Plenty of coaches are concerned that the growth of a globalised, t’internetted Sports Development Corporation necessarily means things get genericised, flawed by soundbites, or compromised as we all seek to do the Right Thing. We all finish up saying the same thing in order to sound credible – or we all seek to sound ‘left-field’ enough to stand out. We’re all too painfully aware.

I have seen enough to acknowledge both shortcomings in what the ECB call their ‘player-centred’ approach and in the creep towards multiskills BUT have no doubt that this loosening of the technical shackles is helpful in terms of unleashing or freeing talent. Of course this talent might be guided by what we might call technical specialists but let them not clutter up the mind of the athlete. Let them offer up their gift.

It may be foolish to meander between sports but I make no apology.

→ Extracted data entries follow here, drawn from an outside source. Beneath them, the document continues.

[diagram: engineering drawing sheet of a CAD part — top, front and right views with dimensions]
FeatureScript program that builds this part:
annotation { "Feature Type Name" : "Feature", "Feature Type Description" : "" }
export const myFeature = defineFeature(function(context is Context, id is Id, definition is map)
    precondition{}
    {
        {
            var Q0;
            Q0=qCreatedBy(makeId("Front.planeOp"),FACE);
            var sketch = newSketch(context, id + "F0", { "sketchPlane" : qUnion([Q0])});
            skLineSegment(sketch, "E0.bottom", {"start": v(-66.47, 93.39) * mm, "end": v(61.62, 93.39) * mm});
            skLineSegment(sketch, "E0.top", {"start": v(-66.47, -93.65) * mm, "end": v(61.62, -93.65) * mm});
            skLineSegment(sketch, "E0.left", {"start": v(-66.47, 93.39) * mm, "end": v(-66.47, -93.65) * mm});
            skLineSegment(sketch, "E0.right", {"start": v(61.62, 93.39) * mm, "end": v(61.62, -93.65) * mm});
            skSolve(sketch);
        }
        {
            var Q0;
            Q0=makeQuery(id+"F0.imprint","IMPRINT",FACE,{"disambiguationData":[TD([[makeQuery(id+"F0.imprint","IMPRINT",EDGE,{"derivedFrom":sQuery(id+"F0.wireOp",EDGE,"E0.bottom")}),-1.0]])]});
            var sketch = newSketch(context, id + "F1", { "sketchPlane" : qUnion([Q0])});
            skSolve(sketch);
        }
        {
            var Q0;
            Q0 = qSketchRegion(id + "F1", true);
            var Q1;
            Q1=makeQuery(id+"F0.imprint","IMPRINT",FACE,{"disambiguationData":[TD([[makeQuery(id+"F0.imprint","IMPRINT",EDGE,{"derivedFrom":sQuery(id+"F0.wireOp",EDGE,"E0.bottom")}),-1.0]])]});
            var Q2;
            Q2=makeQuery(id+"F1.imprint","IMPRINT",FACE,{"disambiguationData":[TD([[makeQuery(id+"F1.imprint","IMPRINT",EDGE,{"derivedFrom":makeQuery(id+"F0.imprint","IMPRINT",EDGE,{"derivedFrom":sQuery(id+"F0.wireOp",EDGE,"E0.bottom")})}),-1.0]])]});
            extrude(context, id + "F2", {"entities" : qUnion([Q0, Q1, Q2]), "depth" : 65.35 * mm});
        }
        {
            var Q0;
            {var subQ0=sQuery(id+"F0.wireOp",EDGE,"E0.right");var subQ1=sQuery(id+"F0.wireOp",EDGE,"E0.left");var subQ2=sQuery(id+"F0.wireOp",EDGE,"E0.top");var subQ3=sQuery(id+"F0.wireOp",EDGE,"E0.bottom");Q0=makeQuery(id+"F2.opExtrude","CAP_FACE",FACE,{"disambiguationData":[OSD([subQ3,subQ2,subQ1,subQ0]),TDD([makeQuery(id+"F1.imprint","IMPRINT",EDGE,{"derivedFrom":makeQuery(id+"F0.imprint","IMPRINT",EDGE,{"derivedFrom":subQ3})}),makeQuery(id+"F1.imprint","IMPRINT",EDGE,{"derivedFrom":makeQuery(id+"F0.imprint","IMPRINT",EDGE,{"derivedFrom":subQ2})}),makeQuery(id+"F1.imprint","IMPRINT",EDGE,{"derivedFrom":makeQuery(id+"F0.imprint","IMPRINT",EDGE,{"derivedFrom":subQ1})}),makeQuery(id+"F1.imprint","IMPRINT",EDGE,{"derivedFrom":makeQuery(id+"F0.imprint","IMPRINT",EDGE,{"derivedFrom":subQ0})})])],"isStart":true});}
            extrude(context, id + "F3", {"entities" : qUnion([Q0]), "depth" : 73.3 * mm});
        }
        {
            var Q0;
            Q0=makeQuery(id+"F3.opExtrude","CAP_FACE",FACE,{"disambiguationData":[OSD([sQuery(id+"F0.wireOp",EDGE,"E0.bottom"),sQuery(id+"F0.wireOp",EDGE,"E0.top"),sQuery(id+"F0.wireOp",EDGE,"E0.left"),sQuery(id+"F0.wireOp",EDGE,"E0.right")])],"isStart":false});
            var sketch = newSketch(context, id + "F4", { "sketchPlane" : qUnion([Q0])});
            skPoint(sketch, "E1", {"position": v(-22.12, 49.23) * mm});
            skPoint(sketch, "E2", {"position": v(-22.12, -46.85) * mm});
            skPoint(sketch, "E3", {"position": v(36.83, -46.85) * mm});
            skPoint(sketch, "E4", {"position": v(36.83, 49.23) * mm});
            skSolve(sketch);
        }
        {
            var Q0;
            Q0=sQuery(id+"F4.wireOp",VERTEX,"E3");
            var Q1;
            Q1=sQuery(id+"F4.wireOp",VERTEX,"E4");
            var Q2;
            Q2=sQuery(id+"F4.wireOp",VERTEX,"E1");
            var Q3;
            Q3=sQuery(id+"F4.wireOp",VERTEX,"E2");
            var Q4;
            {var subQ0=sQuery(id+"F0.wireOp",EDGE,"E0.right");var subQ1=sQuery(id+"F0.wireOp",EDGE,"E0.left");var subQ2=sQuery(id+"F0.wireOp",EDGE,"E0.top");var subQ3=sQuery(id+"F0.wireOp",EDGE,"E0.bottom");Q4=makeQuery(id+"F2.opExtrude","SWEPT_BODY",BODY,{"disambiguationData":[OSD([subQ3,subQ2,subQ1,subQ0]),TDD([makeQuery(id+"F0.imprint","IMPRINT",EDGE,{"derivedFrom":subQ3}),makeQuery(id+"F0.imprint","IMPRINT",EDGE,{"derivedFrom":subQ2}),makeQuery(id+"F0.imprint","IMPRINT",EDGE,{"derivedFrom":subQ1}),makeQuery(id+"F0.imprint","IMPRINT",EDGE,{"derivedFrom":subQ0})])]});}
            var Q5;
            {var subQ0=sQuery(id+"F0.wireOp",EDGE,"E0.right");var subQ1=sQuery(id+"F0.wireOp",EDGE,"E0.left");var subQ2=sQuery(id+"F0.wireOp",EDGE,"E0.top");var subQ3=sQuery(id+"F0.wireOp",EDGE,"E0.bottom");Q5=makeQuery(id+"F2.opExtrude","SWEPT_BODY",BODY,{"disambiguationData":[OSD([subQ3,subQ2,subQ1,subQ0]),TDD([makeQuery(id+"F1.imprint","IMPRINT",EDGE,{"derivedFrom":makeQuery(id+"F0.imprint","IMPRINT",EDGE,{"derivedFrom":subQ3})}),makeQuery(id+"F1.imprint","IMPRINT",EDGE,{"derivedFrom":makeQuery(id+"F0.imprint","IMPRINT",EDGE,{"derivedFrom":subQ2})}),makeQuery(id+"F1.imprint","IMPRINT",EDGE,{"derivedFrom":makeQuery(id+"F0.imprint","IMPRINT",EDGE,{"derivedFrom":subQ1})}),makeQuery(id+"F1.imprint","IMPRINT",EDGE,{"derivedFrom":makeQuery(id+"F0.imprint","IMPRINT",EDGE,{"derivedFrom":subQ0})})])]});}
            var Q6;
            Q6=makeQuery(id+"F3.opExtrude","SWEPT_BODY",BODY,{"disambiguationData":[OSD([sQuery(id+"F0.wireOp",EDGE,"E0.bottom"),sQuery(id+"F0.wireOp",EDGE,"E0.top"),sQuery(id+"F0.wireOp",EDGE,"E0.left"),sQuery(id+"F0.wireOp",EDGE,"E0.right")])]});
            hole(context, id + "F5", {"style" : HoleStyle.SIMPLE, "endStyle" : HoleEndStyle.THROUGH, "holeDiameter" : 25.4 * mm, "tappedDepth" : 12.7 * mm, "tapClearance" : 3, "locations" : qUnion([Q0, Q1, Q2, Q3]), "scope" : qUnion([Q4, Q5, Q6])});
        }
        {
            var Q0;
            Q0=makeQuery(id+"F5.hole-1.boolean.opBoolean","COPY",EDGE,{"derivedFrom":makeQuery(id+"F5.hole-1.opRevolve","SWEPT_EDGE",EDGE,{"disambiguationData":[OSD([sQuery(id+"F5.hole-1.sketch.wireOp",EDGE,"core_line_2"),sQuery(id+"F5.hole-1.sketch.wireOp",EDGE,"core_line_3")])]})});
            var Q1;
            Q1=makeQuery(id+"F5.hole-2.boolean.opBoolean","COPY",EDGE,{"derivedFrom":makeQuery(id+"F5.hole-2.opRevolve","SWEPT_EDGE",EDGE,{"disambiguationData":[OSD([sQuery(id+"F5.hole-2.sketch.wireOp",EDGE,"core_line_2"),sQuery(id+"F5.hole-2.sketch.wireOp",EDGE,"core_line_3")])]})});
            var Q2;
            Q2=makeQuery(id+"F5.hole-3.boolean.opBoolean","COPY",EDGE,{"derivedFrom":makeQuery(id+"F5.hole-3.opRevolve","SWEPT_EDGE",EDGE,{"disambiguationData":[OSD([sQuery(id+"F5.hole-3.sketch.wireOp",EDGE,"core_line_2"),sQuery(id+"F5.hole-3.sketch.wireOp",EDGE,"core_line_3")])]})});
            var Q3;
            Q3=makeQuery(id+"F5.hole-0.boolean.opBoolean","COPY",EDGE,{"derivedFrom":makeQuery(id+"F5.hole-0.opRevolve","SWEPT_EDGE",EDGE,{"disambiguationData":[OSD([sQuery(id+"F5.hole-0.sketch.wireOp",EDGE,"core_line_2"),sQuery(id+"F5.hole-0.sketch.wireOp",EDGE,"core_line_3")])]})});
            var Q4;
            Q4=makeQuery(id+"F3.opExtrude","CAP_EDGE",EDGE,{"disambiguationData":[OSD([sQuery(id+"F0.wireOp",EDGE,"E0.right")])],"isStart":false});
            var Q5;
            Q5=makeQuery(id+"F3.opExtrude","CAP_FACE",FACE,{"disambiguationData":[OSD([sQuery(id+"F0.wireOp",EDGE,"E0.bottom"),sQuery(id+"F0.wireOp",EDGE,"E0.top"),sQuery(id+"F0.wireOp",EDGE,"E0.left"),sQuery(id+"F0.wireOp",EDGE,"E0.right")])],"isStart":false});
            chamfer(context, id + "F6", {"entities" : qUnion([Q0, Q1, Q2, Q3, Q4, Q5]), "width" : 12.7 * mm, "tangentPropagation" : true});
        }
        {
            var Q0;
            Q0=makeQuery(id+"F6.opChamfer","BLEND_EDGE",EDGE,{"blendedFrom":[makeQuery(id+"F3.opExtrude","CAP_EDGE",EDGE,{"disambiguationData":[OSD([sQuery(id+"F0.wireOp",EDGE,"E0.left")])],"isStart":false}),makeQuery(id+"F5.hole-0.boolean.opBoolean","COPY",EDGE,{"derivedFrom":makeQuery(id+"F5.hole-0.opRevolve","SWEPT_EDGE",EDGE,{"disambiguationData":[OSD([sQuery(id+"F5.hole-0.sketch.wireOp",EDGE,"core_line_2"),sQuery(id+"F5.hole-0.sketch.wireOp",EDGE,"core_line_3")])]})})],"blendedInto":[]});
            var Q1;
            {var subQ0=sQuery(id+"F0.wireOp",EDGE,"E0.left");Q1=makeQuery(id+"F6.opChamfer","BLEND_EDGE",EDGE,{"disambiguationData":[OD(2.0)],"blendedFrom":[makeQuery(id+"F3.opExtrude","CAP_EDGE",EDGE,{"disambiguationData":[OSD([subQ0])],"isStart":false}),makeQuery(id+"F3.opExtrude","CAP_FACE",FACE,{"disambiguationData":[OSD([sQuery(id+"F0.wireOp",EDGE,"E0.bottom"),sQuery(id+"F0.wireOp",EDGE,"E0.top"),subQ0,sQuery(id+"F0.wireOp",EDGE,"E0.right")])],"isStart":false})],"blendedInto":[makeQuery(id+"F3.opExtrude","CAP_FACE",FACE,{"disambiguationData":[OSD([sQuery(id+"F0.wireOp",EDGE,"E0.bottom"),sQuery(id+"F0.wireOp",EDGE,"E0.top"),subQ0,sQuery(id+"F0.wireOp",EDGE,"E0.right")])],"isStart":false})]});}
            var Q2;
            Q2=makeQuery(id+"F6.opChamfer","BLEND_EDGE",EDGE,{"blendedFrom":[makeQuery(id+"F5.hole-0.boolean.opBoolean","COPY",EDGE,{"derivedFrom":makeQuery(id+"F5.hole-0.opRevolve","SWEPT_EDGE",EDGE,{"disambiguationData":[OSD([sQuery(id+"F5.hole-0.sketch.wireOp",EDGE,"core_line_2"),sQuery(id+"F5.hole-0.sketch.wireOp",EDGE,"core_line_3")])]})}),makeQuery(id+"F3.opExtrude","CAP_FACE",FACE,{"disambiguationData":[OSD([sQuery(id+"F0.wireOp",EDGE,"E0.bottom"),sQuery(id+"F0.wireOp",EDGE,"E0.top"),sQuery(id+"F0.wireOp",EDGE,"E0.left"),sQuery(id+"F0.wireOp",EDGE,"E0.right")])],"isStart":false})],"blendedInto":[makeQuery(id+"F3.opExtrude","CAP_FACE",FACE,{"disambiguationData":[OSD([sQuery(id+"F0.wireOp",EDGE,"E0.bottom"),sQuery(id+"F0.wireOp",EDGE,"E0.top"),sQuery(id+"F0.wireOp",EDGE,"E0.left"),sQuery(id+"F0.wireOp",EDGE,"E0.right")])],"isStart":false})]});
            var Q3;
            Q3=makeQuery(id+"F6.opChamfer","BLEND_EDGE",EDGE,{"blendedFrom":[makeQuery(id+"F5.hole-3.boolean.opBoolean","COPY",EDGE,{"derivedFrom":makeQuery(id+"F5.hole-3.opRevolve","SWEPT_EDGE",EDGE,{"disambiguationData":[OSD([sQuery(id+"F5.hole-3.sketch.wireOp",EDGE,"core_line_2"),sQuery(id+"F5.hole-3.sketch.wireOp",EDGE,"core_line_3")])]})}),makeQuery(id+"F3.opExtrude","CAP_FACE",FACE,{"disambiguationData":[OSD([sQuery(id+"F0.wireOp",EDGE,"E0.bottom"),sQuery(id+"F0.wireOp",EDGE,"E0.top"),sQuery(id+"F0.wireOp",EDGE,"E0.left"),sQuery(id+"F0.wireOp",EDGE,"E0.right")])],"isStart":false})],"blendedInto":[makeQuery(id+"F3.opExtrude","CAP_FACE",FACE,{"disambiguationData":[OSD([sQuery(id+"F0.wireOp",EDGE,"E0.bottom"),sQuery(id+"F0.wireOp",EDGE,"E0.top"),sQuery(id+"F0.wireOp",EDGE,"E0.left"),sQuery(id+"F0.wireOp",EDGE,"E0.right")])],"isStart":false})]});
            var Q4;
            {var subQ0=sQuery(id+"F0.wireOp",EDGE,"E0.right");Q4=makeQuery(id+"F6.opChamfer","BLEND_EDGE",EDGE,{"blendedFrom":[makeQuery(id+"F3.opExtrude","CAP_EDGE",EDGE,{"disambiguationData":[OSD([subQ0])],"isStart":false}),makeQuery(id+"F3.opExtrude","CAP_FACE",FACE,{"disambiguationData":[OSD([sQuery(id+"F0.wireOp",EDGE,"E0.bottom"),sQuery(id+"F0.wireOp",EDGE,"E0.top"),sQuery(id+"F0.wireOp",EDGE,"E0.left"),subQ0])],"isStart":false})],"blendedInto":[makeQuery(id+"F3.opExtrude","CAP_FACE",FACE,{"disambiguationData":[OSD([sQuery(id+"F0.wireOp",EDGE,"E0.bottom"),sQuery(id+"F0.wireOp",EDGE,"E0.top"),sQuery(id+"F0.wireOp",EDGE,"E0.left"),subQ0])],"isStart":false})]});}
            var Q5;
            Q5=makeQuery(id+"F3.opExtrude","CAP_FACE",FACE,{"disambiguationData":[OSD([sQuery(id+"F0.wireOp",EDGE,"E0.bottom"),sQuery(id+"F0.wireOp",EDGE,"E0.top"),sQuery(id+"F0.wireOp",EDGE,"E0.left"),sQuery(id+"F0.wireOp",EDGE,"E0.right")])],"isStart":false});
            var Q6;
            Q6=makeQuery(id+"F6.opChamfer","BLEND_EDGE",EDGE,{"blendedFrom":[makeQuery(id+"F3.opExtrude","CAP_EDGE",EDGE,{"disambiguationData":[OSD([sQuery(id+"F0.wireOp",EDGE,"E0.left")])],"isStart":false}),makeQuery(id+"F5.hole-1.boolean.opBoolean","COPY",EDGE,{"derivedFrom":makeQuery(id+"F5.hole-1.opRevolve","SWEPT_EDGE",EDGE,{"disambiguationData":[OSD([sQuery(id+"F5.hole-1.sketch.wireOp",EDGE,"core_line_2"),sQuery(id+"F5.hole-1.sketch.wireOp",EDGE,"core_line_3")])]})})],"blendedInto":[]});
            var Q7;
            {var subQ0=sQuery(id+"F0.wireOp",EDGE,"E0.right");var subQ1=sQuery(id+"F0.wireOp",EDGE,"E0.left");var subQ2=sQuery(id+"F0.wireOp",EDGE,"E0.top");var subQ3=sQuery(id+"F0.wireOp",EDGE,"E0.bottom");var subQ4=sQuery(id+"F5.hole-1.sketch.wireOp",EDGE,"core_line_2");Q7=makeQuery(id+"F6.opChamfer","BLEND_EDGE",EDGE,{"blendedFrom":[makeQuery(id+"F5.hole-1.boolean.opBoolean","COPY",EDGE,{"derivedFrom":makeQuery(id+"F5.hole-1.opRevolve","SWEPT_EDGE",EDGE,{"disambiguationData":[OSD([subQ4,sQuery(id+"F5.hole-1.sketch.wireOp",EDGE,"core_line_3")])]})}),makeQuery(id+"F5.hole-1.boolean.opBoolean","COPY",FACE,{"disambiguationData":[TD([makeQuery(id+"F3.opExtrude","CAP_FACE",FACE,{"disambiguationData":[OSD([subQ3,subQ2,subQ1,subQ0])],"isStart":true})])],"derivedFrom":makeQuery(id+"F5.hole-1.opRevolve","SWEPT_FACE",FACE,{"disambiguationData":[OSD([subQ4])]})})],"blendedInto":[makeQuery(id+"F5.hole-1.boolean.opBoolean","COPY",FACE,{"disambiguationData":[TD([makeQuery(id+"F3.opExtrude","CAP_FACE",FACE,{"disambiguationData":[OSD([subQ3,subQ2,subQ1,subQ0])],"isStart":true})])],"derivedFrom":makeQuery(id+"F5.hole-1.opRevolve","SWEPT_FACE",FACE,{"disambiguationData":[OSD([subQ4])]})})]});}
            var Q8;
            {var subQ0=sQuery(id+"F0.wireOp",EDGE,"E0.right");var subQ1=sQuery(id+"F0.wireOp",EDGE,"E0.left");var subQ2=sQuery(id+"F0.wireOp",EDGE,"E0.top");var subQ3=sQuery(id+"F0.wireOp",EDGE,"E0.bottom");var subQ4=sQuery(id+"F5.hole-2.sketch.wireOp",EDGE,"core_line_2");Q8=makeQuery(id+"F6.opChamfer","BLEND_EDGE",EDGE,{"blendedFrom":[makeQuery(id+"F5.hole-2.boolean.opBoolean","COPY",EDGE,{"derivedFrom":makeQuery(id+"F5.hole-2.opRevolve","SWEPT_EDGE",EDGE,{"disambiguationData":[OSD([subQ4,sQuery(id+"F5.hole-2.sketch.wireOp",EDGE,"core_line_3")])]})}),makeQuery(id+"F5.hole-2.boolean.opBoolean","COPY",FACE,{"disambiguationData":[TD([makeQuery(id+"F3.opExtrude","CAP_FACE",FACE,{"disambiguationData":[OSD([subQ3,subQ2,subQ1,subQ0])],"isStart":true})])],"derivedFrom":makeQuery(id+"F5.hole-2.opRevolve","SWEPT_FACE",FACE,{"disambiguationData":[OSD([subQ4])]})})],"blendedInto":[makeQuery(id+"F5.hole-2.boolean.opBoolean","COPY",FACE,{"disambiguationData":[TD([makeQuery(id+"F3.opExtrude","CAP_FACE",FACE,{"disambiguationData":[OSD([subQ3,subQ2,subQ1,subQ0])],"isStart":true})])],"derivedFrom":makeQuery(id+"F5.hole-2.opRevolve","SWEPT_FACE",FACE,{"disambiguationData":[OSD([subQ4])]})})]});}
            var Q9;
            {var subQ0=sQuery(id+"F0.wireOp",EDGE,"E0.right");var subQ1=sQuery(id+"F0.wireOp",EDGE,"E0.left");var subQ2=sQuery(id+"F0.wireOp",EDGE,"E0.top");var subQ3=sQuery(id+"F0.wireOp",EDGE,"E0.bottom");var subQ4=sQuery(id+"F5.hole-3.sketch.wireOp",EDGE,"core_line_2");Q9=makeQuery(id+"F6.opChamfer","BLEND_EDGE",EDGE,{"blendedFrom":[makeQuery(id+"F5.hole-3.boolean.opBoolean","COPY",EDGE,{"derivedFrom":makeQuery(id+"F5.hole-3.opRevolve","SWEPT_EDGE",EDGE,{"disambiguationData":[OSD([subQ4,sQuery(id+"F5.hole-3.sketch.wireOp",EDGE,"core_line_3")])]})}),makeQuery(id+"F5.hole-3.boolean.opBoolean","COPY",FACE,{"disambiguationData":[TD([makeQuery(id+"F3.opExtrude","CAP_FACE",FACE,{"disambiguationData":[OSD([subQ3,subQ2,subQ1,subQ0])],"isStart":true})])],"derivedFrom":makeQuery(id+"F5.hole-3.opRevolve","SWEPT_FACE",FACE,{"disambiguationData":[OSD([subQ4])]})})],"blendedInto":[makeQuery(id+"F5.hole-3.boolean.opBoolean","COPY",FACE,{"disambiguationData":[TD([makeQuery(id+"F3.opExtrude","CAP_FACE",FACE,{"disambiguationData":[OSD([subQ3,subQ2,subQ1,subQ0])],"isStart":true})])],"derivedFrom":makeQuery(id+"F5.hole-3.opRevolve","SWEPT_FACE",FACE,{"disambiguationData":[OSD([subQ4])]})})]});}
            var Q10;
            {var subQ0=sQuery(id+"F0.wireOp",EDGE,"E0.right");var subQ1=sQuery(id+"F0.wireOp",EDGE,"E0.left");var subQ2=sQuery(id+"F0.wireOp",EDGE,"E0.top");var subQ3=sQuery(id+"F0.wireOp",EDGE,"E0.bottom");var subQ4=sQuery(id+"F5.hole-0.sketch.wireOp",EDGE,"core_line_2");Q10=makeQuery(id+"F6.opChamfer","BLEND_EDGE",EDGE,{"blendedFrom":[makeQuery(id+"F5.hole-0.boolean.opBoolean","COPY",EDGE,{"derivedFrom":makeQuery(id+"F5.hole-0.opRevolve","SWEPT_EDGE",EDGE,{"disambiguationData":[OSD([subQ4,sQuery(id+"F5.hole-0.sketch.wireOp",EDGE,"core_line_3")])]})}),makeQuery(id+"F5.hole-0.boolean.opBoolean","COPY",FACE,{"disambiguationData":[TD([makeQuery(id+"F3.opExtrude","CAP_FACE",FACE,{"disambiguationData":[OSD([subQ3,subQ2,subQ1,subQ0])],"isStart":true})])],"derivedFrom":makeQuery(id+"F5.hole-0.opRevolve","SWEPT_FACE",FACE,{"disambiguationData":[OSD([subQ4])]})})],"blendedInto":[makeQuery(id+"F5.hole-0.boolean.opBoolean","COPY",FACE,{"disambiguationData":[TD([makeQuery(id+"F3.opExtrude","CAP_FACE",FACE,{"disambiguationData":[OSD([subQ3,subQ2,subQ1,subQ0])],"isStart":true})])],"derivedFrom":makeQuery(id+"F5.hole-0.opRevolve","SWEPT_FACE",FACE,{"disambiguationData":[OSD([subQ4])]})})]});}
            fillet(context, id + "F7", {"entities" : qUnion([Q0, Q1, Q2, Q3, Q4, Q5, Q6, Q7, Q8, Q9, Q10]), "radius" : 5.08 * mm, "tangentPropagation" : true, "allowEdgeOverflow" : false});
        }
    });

I remain alive to the possibility of wonder through daft stuff like rugby and cricket, as well as through cerebral revelation via culture. I make no qualitative distinctions between them. They both still make me smile – as does the following wee notion.

Graham Henry (who has written so outstandingly on #RugbyWorldCup2015 and matters beyond, recently) has coached at the elitest of elite levels, yes? Known for his intelligence, thoroughness, experience, success(!) etc etc. Whilst All Blacks coach he was approached by key players, after a significant disappointment, as he no doubt planned his next Churchillian, team-gathering riposte. They asked him who the speechifying was for – them or him? They asked him – Graham Henry, aged 50-odd, at the height of his powers – if maybe he should say a bit less and trust a bit more. Graham Henry now doesn’t do team talks. He builds teams… from individuals.